╔══

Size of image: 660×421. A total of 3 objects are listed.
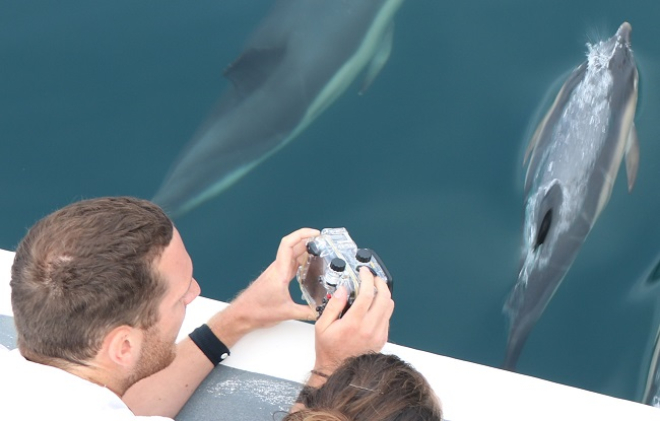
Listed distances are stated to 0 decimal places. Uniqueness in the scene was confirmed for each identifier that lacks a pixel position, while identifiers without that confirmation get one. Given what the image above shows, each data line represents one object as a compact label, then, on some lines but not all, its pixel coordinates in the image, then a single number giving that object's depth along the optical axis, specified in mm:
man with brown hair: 1925
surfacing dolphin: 4297
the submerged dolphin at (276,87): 4918
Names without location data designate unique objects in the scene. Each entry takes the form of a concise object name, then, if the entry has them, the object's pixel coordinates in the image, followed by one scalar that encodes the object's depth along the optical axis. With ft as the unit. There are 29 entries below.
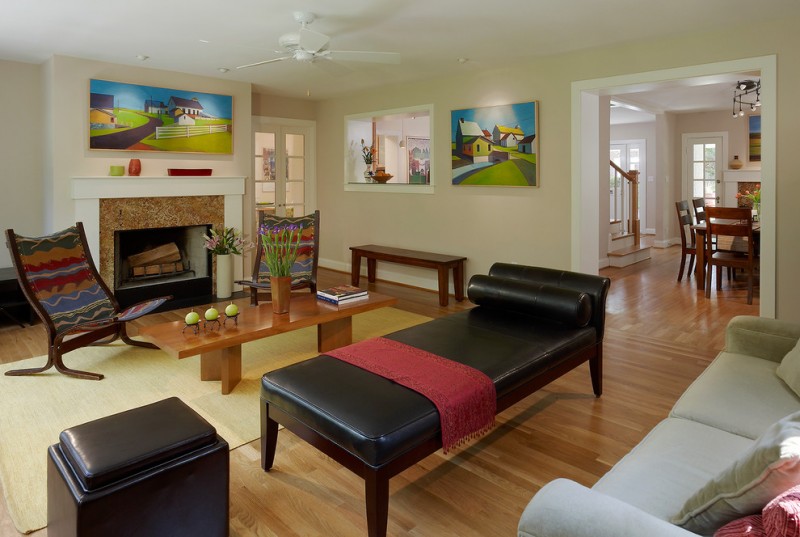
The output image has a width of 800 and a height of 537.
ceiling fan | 12.48
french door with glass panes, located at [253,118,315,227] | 23.88
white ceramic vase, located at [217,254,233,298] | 19.57
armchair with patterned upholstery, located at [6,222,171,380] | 11.94
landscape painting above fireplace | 17.33
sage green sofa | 3.83
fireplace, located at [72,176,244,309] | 17.22
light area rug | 7.96
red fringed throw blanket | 6.94
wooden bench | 18.75
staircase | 26.13
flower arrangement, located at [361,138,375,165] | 24.32
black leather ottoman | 5.39
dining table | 21.02
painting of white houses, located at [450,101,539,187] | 17.33
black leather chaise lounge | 6.33
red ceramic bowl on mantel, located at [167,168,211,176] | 18.75
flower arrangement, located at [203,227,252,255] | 19.61
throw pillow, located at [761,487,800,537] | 3.17
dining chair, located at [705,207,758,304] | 18.08
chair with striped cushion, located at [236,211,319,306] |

╚══

▸ **Exercise prompt**
Restate the tail of the listing word for word, beginning at the line containing "light area rug | 7.96".

▸ **Expected answer**
light area rug | 7.96
red fringed throw blanket | 6.94
wooden bench | 18.75
staircase | 26.13
flower arrangement, located at [361,138,375,165] | 24.32
black leather ottoman | 5.39
dining table | 21.02
painting of white houses, located at [450,101,539,187] | 17.33
black leather chaise lounge | 6.33
red ceramic bowl on mantel, located at [167,168,211,176] | 18.75
flower arrangement, located at [203,227,252,255] | 19.61
throw pillow, located at [761,487,800,537] | 3.17
dining chair, located at [705,207,758,304] | 18.08
chair with striped cushion, located at [236,211,319,306] |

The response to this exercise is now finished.